┌─ Selected passage
Our son and daughter who live with their spouses and kids in Kearney and Lincoln have for many years demanded that Santa deposit a jar of Grandpa Lynn’s into their stockings each Christmas. If it’s not there, we hear about it. Trouble is a jar doesn’t hold them for a year anymore, thus a resupply in the summer grilling season is now required.

This is why the product is ordered online in case lots by disciples in York.

Three years in a row I tossed in a jar when my fishing group went fly-in walleye fishing in northern Ontario; three times someone other than I made the return flight with those bottles tucked away in their gear.

We feast on heavily breaded fillets every evening in our various remote walleye camps, but man, after a week of such culinarily ponderous excess you drag yourself to the outhouse where, depending on how your metabolism processes great gobs of fried dough, either: 1) nothing at all happens or 2) way too much happens.

After years of this, I began to tote a bottle of Grandpa Lynn’s with me on the float plane. As the “real” meal was gurgling and gasping in the fryer, my habit became to fire up the adjacent gas grill, soak a separate pile of fillets in lemon juice, pop them on foil a handful at a time, sprinkle them liberally with Grandpa Lynn’s, cook till flaky and no longer translucent, then walk around camp, serving them from a platter.
└─
┌─ Stored data
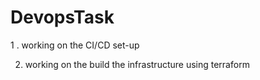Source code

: # DevopsTask
1 . working on the CI/CD set-up

2. working on the build the infrastructure using terraform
└─
Task set:
• A. In the passage about Grandpa Lynn's, does each statement agree with the text? (i) The son and daughter live in Kearney and Lincoln. (ii) The narrator brought the jar home from Ontario each of the three years. (iii) The grilled fillets were soaked in lemon juice.
• B. Reproduce the part of the passage about Grandpa Lynn's starting at "We feast on" and ending at "too much happens.".
You won't need the material.

Replies:
• A.
(i) Yes: "Our son and daughter who live with their spouses and kids in Kearney and Lincoln"
(ii) No: "three times someone other than I made the return flight with those bottles tucked away in their gear"
(iii) Yes: "soak a separate pile of fillets in lemon juice"

• B.
We feast on heavily breaded fillets every evening in our various remote walleye camps, but man, after a week of such culinarily ponderous excess you drag yourself to the outhouse where, depending on how your metabolism processes great gobs of fried dough, either: 1) nothing at all happens or 2) way too much happens.